Absolutely, it's useful for REST-style routing with nested resources.
So right now I have a project where Users can have many Websites. Each Website in turn has a ton of model objects associated with it (Events, Posts, etc). So I get routes like:
GET /websites/:websiteId/events controllers.websites.Events.list(websiteId, page:Int ?= 0)
The handler for this action then looks like:
object Events extends WebsitesControllerBase {
def list(
websiteId : String, page: Int) = WebsiteAdminAction(websiteId)(website => implicit request => {
new ListPage(website, page, Event.paginateEx(page, where = Seq("websiteId" -> website.id.get)))
})
}
Where as you pointed out in your earlier post, the websiteId needs to be passed into a custom Action (marked in red) that thereby has access to it - otherwise it can't fetch & authorize access to the website.

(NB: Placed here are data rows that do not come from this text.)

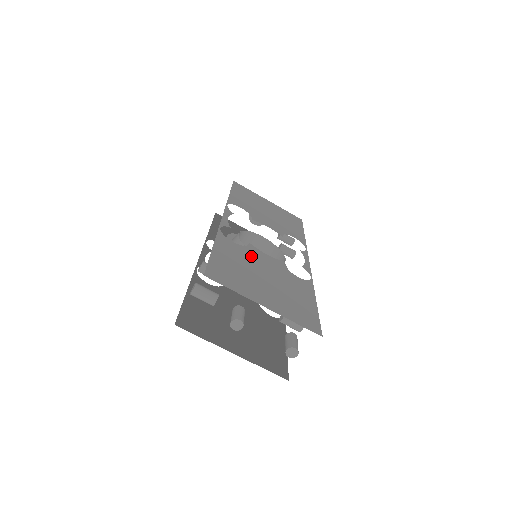
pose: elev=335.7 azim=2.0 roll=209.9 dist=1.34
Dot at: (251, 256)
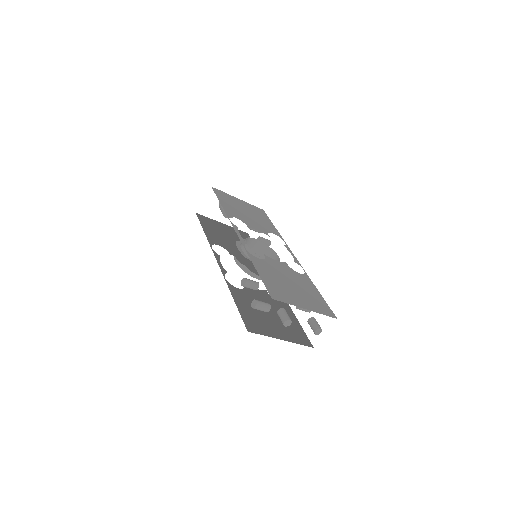
Dot at: (273, 267)
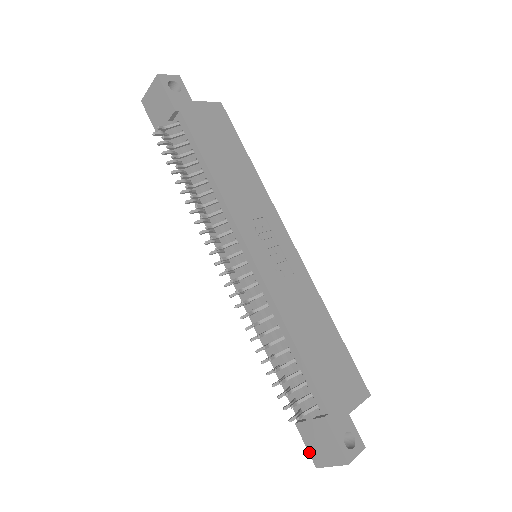
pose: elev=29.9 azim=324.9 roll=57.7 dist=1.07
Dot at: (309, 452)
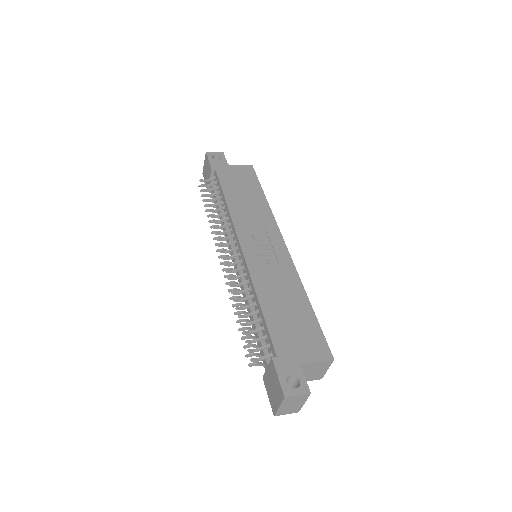
Dot at: (270, 402)
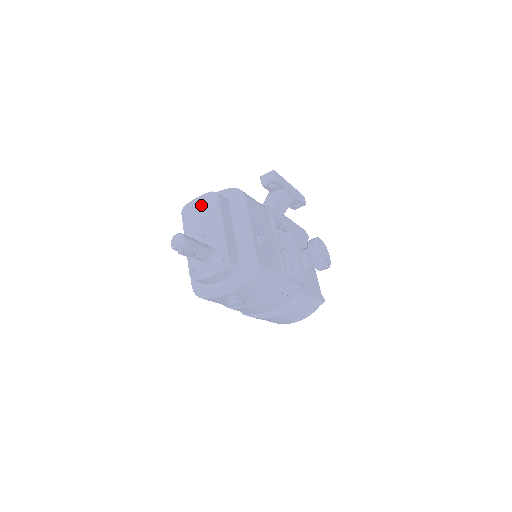
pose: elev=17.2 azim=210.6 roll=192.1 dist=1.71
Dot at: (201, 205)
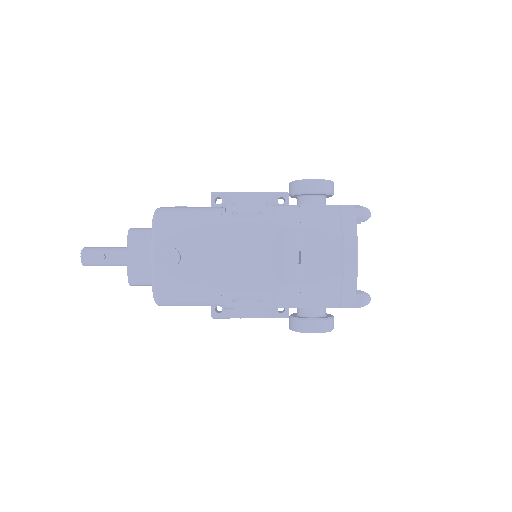
Dot at: occluded
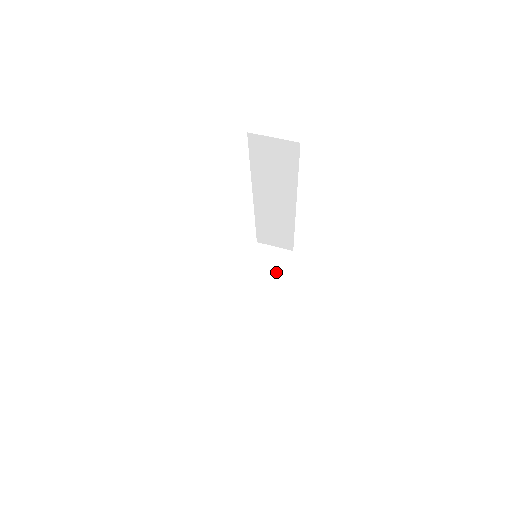
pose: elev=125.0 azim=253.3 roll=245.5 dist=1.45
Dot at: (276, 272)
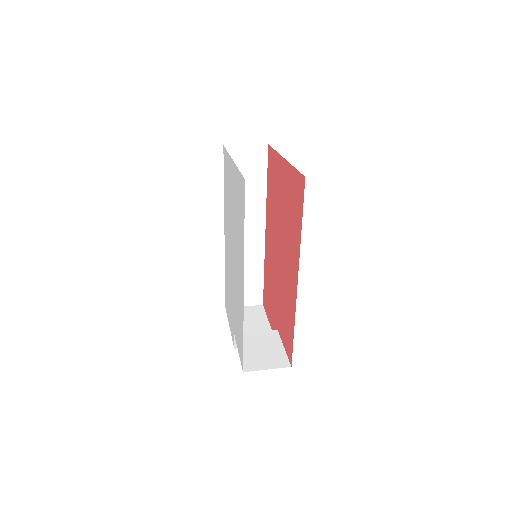
Dot at: (258, 321)
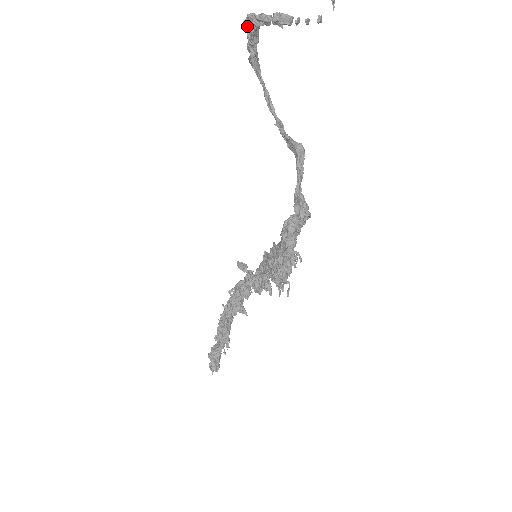
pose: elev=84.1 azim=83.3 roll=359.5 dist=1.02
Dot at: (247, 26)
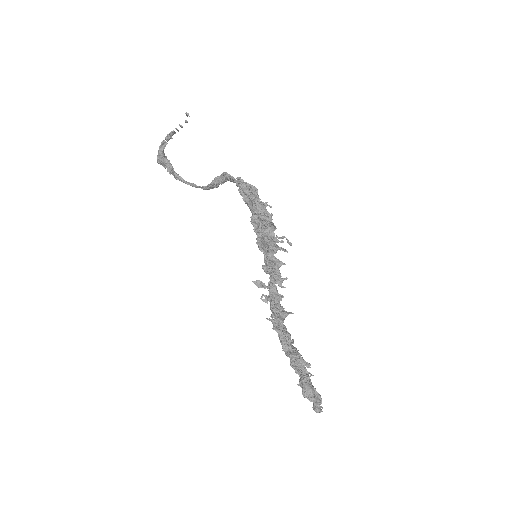
Dot at: (159, 157)
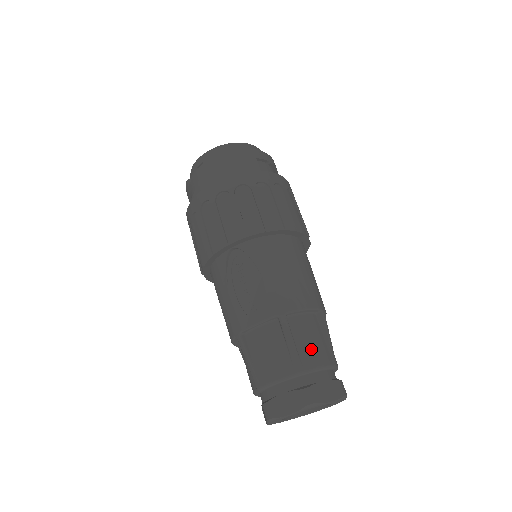
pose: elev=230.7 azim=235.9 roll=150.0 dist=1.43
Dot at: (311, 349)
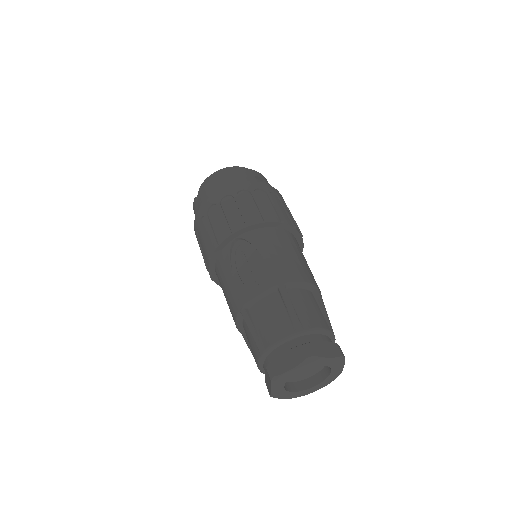
Dot at: (309, 314)
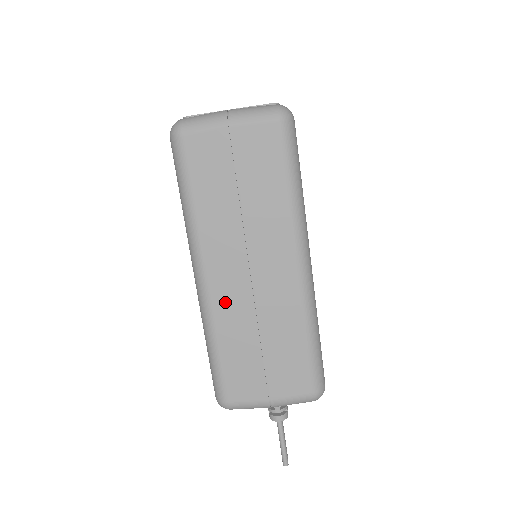
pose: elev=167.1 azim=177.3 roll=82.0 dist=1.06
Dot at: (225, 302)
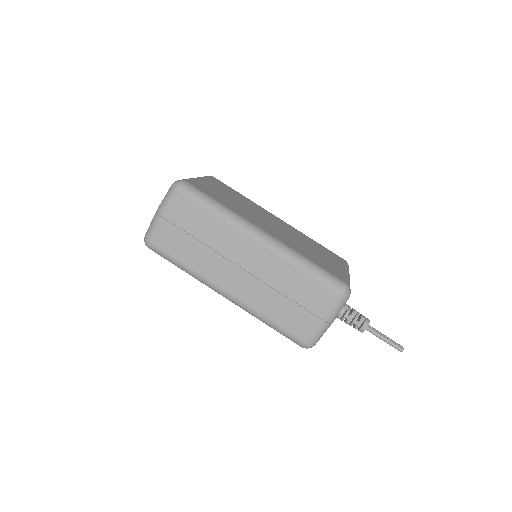
Dot at: (247, 294)
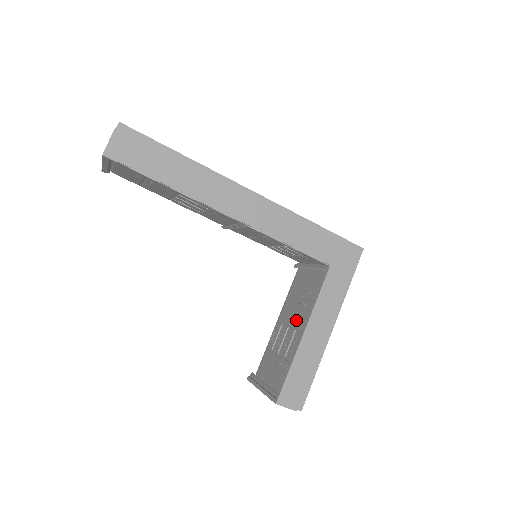
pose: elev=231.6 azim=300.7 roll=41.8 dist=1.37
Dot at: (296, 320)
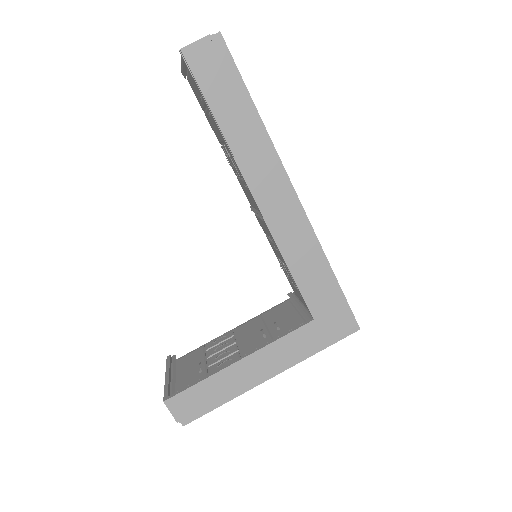
Dot at: (246, 342)
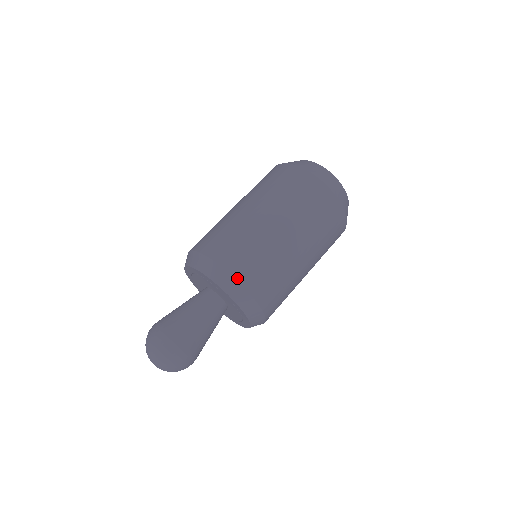
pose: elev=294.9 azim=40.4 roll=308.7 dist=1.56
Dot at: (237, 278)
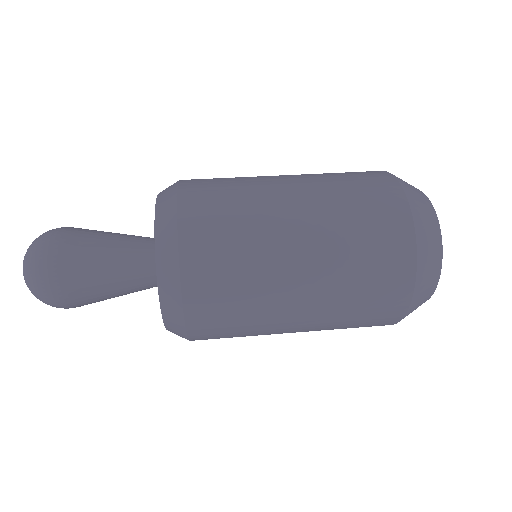
Dot at: (180, 199)
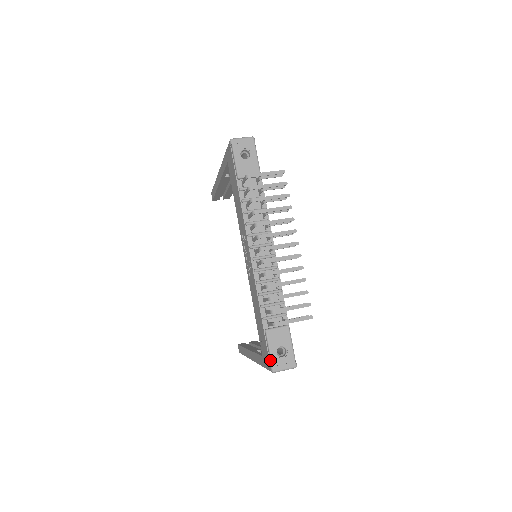
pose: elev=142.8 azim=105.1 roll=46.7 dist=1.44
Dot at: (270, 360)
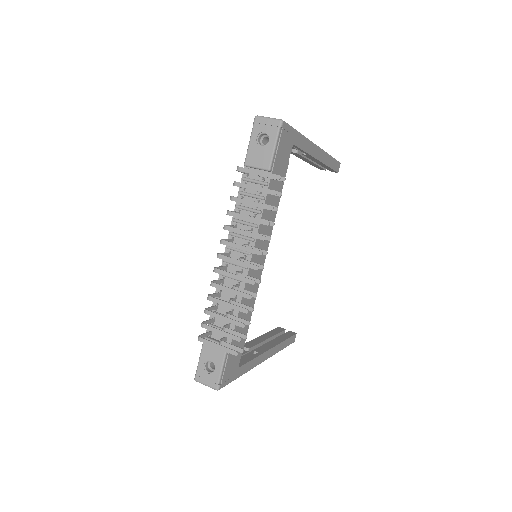
Dot at: (197, 367)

Note that there is now a categorical difference between the "page" parameter and the "websiteId" parameter since one is available through the queryString and the other is not, which leads to this non-uniform access. Yes, the workaround works (it is in fact what I'm using now), but it's indicative that something is not ideal.
I suggest two things:
1.a Add a parameters:Map[String, Seq[String]] to RequestHeader that gets *all* the parameters associated with the request (much like FormUtils does for Form.bindFromRequest). As a consumer of the framework I really don't care where the parameter came from - Do What I Mean (DWIM), not what I said.
1.b Yes, the HTTP spec certainly allows multiple entries for the request parameters, but it is *very* rarely used in practice. So a better signature might be:
parameters:Map[String, String] and parametersWithMultipleEntries:Map[String, Seq[String]] where the latter is only parsed if asked for (and it also penalizes use like .asInstanceOf[OtherClass] does).
2. For the routing, could one do a reverse route with two parameter lists? I.e.
GET /foo/:bar controllers.Application.foo(gazonk)
would result in a reverse route like so:
controllers.routes.Application.foo(gazonk)(bar)
That probably breaks a lot of internal assumptions, but it would work nicely from a user-of-framework perspective.